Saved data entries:

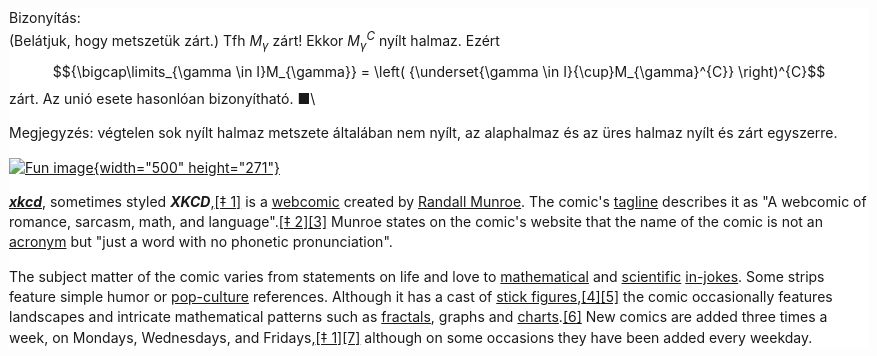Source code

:</div>

<div class="bizonyitas">

Bizonyítás:\
(Belátjuk, hogy metszetük zárt.) Tfh $M_{\gamma}$ zárt! Ekkor
$M_{\gamma}^{C}$ nyílt halmaz. Ezért
$${\bigcap\limits_{\gamma \in I}M_{\gamma}} = \left( {\underset{\gamma \in I}{\cup}M_{\gamma}^{C}} \right)^{C}$$
zárt. Az unió esete hasonlóan bizonyítható. ■\

</div>

<div class="megj">

Megjegyzés: végtelen sok nyílt halmaz metszete általában nem nyílt, az
alaphalmaz és az üres halmaz nyílt és zárt egyszerre.

</div>

<div class="ajanlo">

<div class="ajanlofig">

[![Fun image](wikipedian_protester.png){width="500"
height="271"}](https://xkcd.com)

</div>

***[xkcd](https://xkcd.com/)***, sometimes styled ***XKCD***,[\[‡
1\]](https://en.wikipedia.org/wiki/Xkcd#cite_note-aboutxkcd-3) is a
[webcomic](https://en.wikipedia.org/wiki/Webcomic "Webcomic") created by
[Randall
Munroe](https://en.wikipedia.org/wiki/Randall_Munroe "Randall Munroe").
The comic's [tagline](https://en.wikipedia.org/wiki/Tagline "Tagline")
describes it as "A webcomic of romance, sarcasm, math, and
language".[\[‡
2\]](https://en.wikipedia.org/wiki/Xkcd#cite_note-4)[\[3\]](https://en.wikipedia.org/wiki/Xkcd#cite_note-Boston.com-5)
Munroe states on the comic's website that the name of the comic is not
an [acronym](https://en.wikipedia.org/wiki/Acronym "Acronym") but "just
a word with no phonetic pronunciation".

The subject matter of the comic varies from statements on life and love
to
[mathematical](https://en.wikipedia.org/wiki/Mathematical_joke "Mathematical joke")
and [scientific](https://en.wikipedia.org/wiki/Science "Science")
[in-jokes](https://en.wikipedia.org/wiki/In-joke "In-joke"). Some strips
feature simple humor or
[pop-culture](https://en.wikipedia.org/wiki/Pop-culture "Pop-culture")
references. Although it has a cast of [stick
figures](https://en.wikipedia.org/wiki/Stick_figures "Stick figures"),[\[4\]](https://en.wikipedia.org/wiki/Xkcd#cite_note-Guzman-6)[\[5\]](https://en.wikipedia.org/wiki/Xkcd#cite_note-7)
the comic occasionally features landscapes and intricate mathematical
patterns such as
[fractals](https://en.wikipedia.org/wiki/Fractal "Fractal"), graphs and
[charts](https://en.wikipedia.org/wiki/Chart "Chart").[\[6\]](https://en.wikipedia.org/wiki/Xkcd#cite_note-8)
New comics are added three times a week, on Mondays, Wednesdays, and
Fridays,[\[‡
1\]](https://en.wikipedia.org/wiki/Xkcd#cite_note-aboutxkcd-3)[\[7\]](https://en.wikipedia.org/wiki/Xkcd#cite_note-redhat-9)
although on some occasions they have been added every weekday.
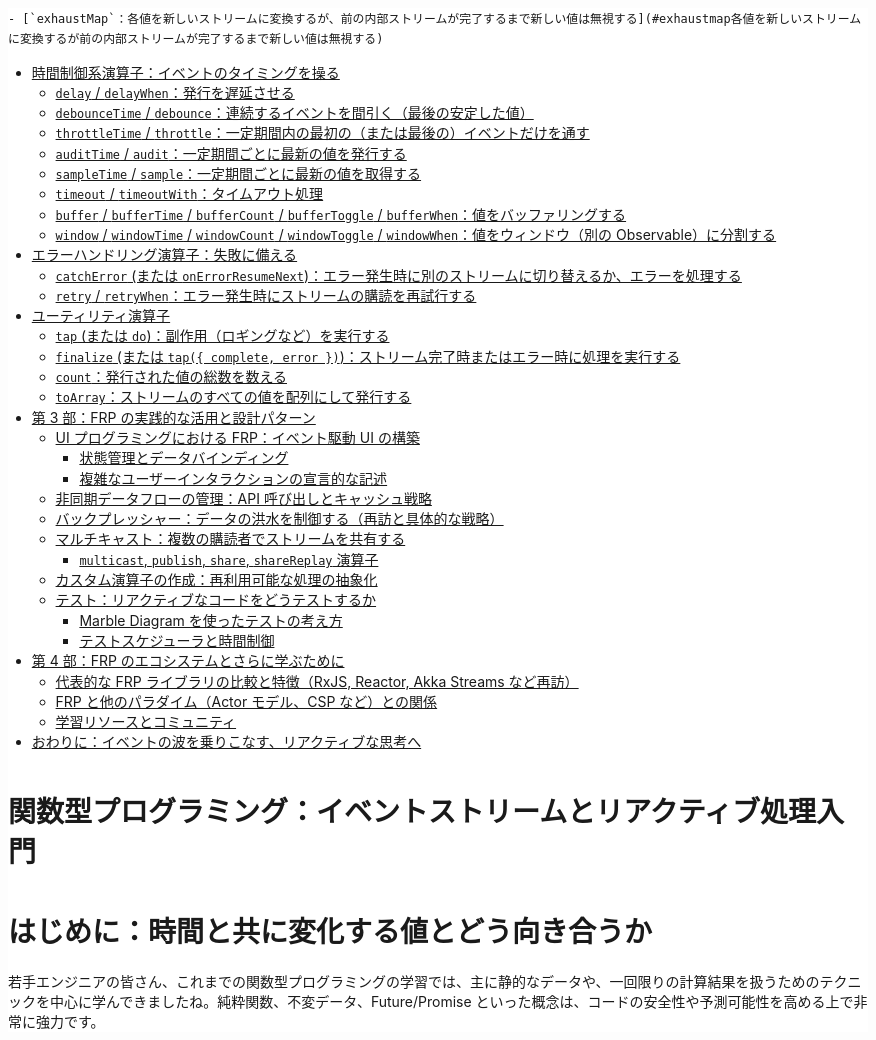     - [`exhaustMap`：各値を新しいストリームに変換するが、前の内部ストリームが完了するまで新しい値は無視する](#exhaustmap各値を新しいストリームに変換するが前の内部ストリームが完了するまで新しい値は無視する)
  - [時間制御系演算子：イベントのタイミングを操る](#時間制御系演算子イベントのタイミングを操る)
    - [`delay` / `delayWhen`：発行を遅延させる](#delay--delaywhen発行を遅延させる)
    - [`debounceTime` / `debounce`：連続するイベントを間引く（最後の安定した値）](#debouncetime--debounce連続するイベントを間引く最後の安定した値)
    - [`throttleTime` / `throttle`：一定期間内の最初の（または最後の）イベントだけを通す](#throttletime--throttle一定期間内の最初のまたは最後のイベントだけを通す)
    - [`auditTime` / `audit`：一定期間ごとに最新の値を発行する](#audittime--audit一定期間ごとに最新の値を発行する)
    - [`sampleTime` / `sample`：一定期間ごとに最新の値を取得する](#sampletime--sample一定期間ごとに最新の値を取得する)
    - [`timeout` / `timeoutWith`：タイムアウト処理](#timeout--timeoutwithタイムアウト処理)
    - [`buffer` / `bufferTime` / `bufferCount` / `bufferToggle` / `bufferWhen`：値をバッファリングする](#buffer--buffertime--buffercount--buffertoggle--bufferwhen値をバッファリングする)
    - [`window` / `windowTime` / `windowCount` / `windowToggle` / `windowWhen`：値をウィンドウ（別の Observable）に分割する](#window--windowtime--windowcount--windowtoggle--windowwhen値をウィンドウ別の-observableに分割する)
  - [エラーハンドリング演算子：失敗に備える](#エラーハンドリング演算子失敗に備える)
    - [`catchError` (または `onErrorResumeNext`)：エラー発生時に別のストリームに切り替えるか、エラーを処理する](#catcherror-または-onerrorresumenextエラー発生時に別のストリームに切り替えるかエラーを処理する)
    - [`retry` / `retryWhen`：エラー発生時にストリームの購読を再試行する](#retry--retrywhenエラー発生時にストリームの購読を再試行する)
  - [ユーティリティ演算子](#ユーティリティ演算子)
    - [`tap` (または `do`)：副作用（ロギングなど）を実行する](#tap-または-do副作用ロギングなどを実行する)
    - [`finalize` (または `tap({ complete, error })`)：ストリーム完了時またはエラー時に処理を実行する](#finalize-または-tap-complete-error-ストリーム完了時またはエラー時に処理を実行する)
    - [`count`：発行された値の総数を数える](#count発行された値の総数を数える)
    - [`toArray`：ストリームのすべての値を配列にして発行する](#toarrayストリームのすべての値を配列にして発行する)
- [第 3 部：FRP の実践的な活用と設計パターン](#第-3-部frp-の実践的な活用と設計パターン)
  - [UI プログラミングにおける FRP：イベント駆動 UI の構築](#ui-プログラミングにおける-frpイベント駆動-ui-の構築)
    - [状態管理とデータバインディング](#状態管理とデータバインディング)
    - [複雑なユーザーインタラクションの宣言的な記述](#複雑なユーザーインタラクションの宣言的な記述)
  - [非同期データフローの管理：API 呼び出しとキャッシュ戦略](#非同期データフローの管理api-呼び出しとキャッシュ戦略)
  - [バックプレッシャー：データの洪水を制御する（再訪と具体的な戦略）](#バックプレッシャーデータの洪水を制御する再訪と具体的な戦略)
  - [マルチキャスト：複数の購読者でストリームを共有する](#マルチキャスト複数の購読者でストリームを共有する)
    - [`multicast`, `publish`, `share`, `shareReplay` 演算子](#multicast-publish-share-sharereplay-演算子)
  - [カスタム演算子の作成：再利用可能な処理の抽象化](#カスタム演算子の作成再利用可能な処理の抽象化)
  - [テスト：リアクティブなコードをどうテストするか](#テストリアクティブなコードをどうテストするか)
    - [Marble Diagram を使ったテストの考え方](#marble-diagram-を使ったテストの考え方)
    - [テストスケジューラと時間制御](#テストスケジューラと時間制御)
- [第 4 部：FRP のエコシステムとさらに学ぶために](#第-4-部frp-のエコシステムとさらに学ぶために)
  - [代表的な FRP ライブラリの比較と特徴（RxJS, Reactor, Akka Streams など再訪）](#代表的な-frp-ライブラリの比較と特徴rxjs-reactor-akka-streams-など再訪)
  - [FRP と他のパラダイム（Actor モデル、CSP など）との関係](#frp-と他のパラダイムactor-モデルcsp-などとの関係)
  - [学習リソースとコミュニティ](#学習リソースとコミュニティ)
- [おわりに：イベントの波を乗りこなす、リアクティブな思考へ](#おわりにイベントの波を乗りこなすリアクティブな思考へ)

# 関数型プログラミング：イベントストリームとリアクティブ処理入門

# はじめに：時間と共に変化する値とどう向き合うか

若手エンジニアの皆さん、これまでの関数型プログラミングの学習では、主に静的なデータや、一回限りの計算結果を扱うためのテクニックを中心に学んできましたね。純粋関数、不変データ、Future/Promise といった概念は、コードの安全性や予測可能性を高める上で非常に強力です。
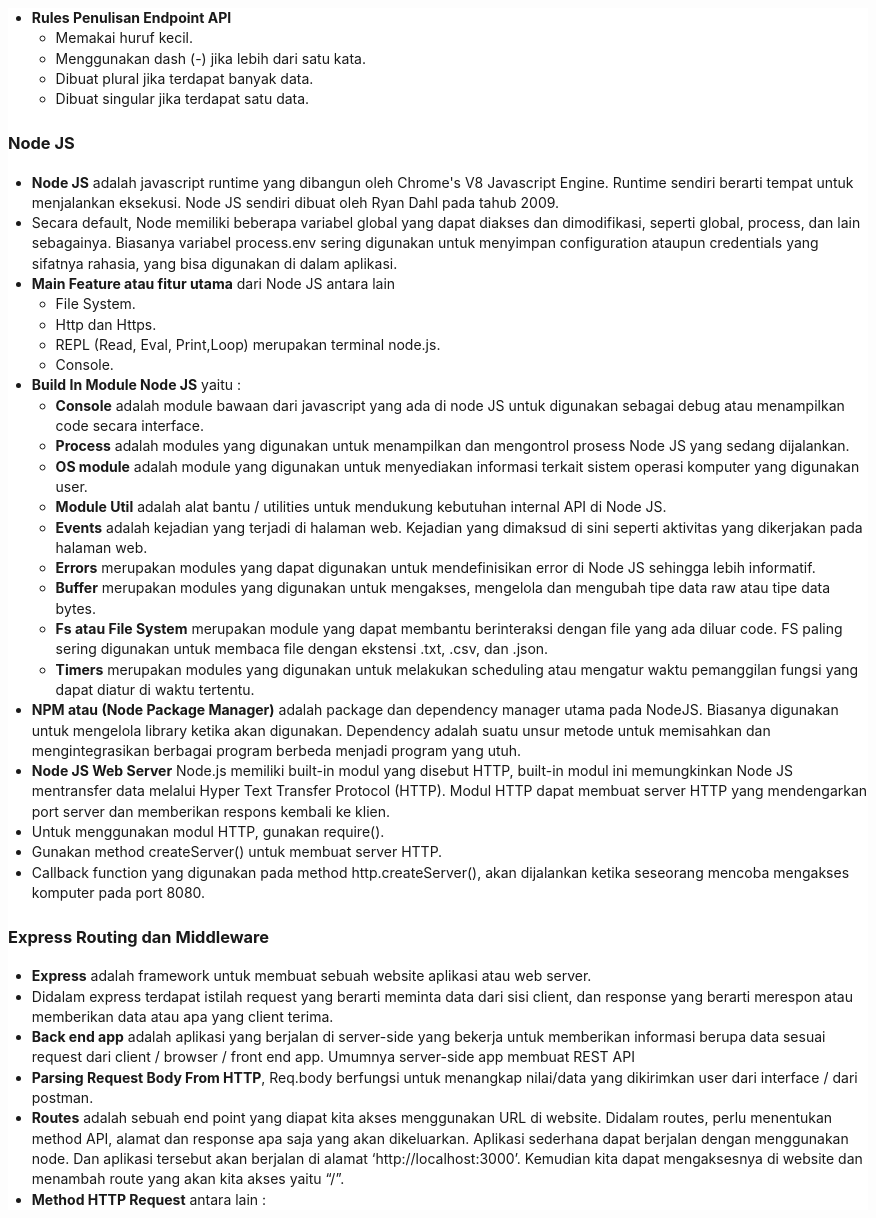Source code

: - **Rules Penulisan Endpoint API** 
    - Memakai huruf kecil.
    - Menggunakan dash (-) jika lebih dari satu kata.
    - Dibuat plural jika terdapat banyak data. 
    - Dibuat singular jika terdapat satu data.

### **Node JS**
- **Node JS** adalah javascript runtime yang dibangun oleh Chrome's V8 Javascript Engine. Runtime sendiri berarti tempat untuk menjalankan eksekusi. Node JS sendiri dibuat oleh Ryan Dahl pada tahub 2009. 
- Secara default, Node memiliki beberapa variabel global yang dapat diakses dan dimodifikasi, seperti global, process, dan lain sebagainya. Biasanya variabel process.env sering digunakan untuk menyimpan configuration ataupun credentials yang sifatnya rahasia, yang bisa digunakan di dalam aplikasi.  
- **Main Feature atau fitur utama** dari Node JS antara lain
    - File System.
    - Http dan Https.
    - REPL (Read, Eval, Print,Loop) merupakan terminal node.js.
    - Console.
- **Build In Module Node JS** yaitu :
    - **Console** adalah module bawaan dari javascript yang ada di node JS untuk digunakan sebagai debug atau menampilkan code secara interface.
    - **Process** adalah modules yang digunakan untuk menampilkan dan mengontrol prosess Node JS yang sedang dijalankan.
    - **OS module** adalah module yang digunakan untuk menyediakan informasi terkait sistem operasi komputer yang digunakan user.
    - **Module Util** adalah alat bantu / utilities untuk mendukung kebutuhan internal API di Node JS.
    - **Events** adalah kejadian yang terjadi di halaman web. Kejadian yang dimaksud di sini seperti aktivitas yang dikerjakan pada halaman web.
    - **Errors** merupakan modules yang dapat digunakan untuk mendefinisikan error di Node JS sehingga lebih informatif. 
    - **Buffer** merupakan modules yang digunakan untuk mengakses, mengelola dan mengubah tipe data raw atau tipe data bytes.
    - **Fs atau File System** merupakan module yang dapat membantu berinteraksi dengan file yang ada diluar code. FS paling sering digunakan untuk membaca file dengan ekstensi .txt, .csv, dan .json.
    - **Timers** merupakan modules yang digunakan untuk melakukan scheduling atau mengatur waktu pemanggilan fungsi yang dapat diatur di waktu tertentu.
- **NPM atau (Node Package Manager)** adalah package dan dependency manager utama pada NodeJS. Biasanya digunakan untuk mengelola library ketika akan digunakan. Dependency adalah suatu unsur metode untuk memisahkan dan mengintegrasikan berbagai program berbeda menjadi program yang utuh.
- **Node JS Web Server** Node.js memiliki built-in modul yang disebut HTTP, built-in modul ini memungkinkan Node JS mentransfer data melalui Hyper Text Transfer Protocol (HTTP). Modul HTTP dapat membuat server HTTP yang mendengarkan port server dan memberikan respons kembali ke klien.
- Untuk menggunakan modul HTTP, gunakan require().
- Gunakan method createServer() untuk membuat server HTTP.
- Callback function yang digunakan pada method http.createServer(), akan dijalankan ketika seseorang mencoba mengakses komputer pada port 8080.

### **Express Routing dan Middleware**

- **Express** adalah framework untuk membuat sebuah website aplikasi atau web server. 
- Didalam express terdapat istilah request yang berarti meminta data dari sisi client, dan response yang berarti merespon atau memberikan data atau apa yang client terima. 
- **Back end app** adalah aplikasi yang berjalan di server-side yang bekerja untuk memberikan informasi berupa data sesuai request dari client / browser / front end app. Umumnya server-side app membuat REST API
- **Parsing Request Body From HTTP**, Req.body berfungsi untuk menangkap nilai/data yang dikirimkan user dari interface / dari postman. 
- **Routes** adalah sebuah end point yang diapat kita akses menggunakan URL di website. Didalam routes, perlu menentukan method API, alamat dan response apa saja yang akan dikeluarkan. Aplikasi sederhana dapat berjalan dengan menggunakan node. Dan aplikasi tersebut akan berjalan di alamat ‘http://localhost:3000’. Kemudian kita dapat mengaksesnya di website dan menambah route yang akan kita akses yaitu “/”.
- **Method HTTP Request** antara lain :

Problem statement: Every line above from the line with "- **Console** adalah" to the line with "- **Fs atau", both included, must be reproduced exactly, and no other line may appear.

Your solution:
    - **Console** adalah module bawaan dari javascript yang ada di node JS untuk digunakan sebagai debug atau menampilkan code secara interface.
    - **Process** adalah modules yang digunakan untuk menampilkan dan mengontrol prosess Node JS yang sedang dijalankan.
    - **OS module** adalah module yang digunakan untuk menyediakan informasi terkait sistem operasi komputer yang digunakan user.
    - **Module Util** adalah alat bantu / utilities untuk mendukung kebutuhan internal API di Node JS.
    - **Events** adalah kejadian yang terjadi di halaman web. Kejadian yang dimaksud di sini seperti aktivitas yang dikerjakan pada halaman web.
    - **Errors** merupakan modules yang dapat digunakan untuk mendefinisikan error di Node JS sehingga lebih informatif. 
    - **Buffer** merupakan modules yang digunakan untuk mengakses, mengelola dan mengubah tipe data raw atau tipe data bytes.
    - **Fs atau File System** merupakan module yang dapat membantu berinteraksi dengan file yang ada diluar code. FS paling sering digunakan untuk membaca file dengan ekstensi .txt, .csv, dan .json.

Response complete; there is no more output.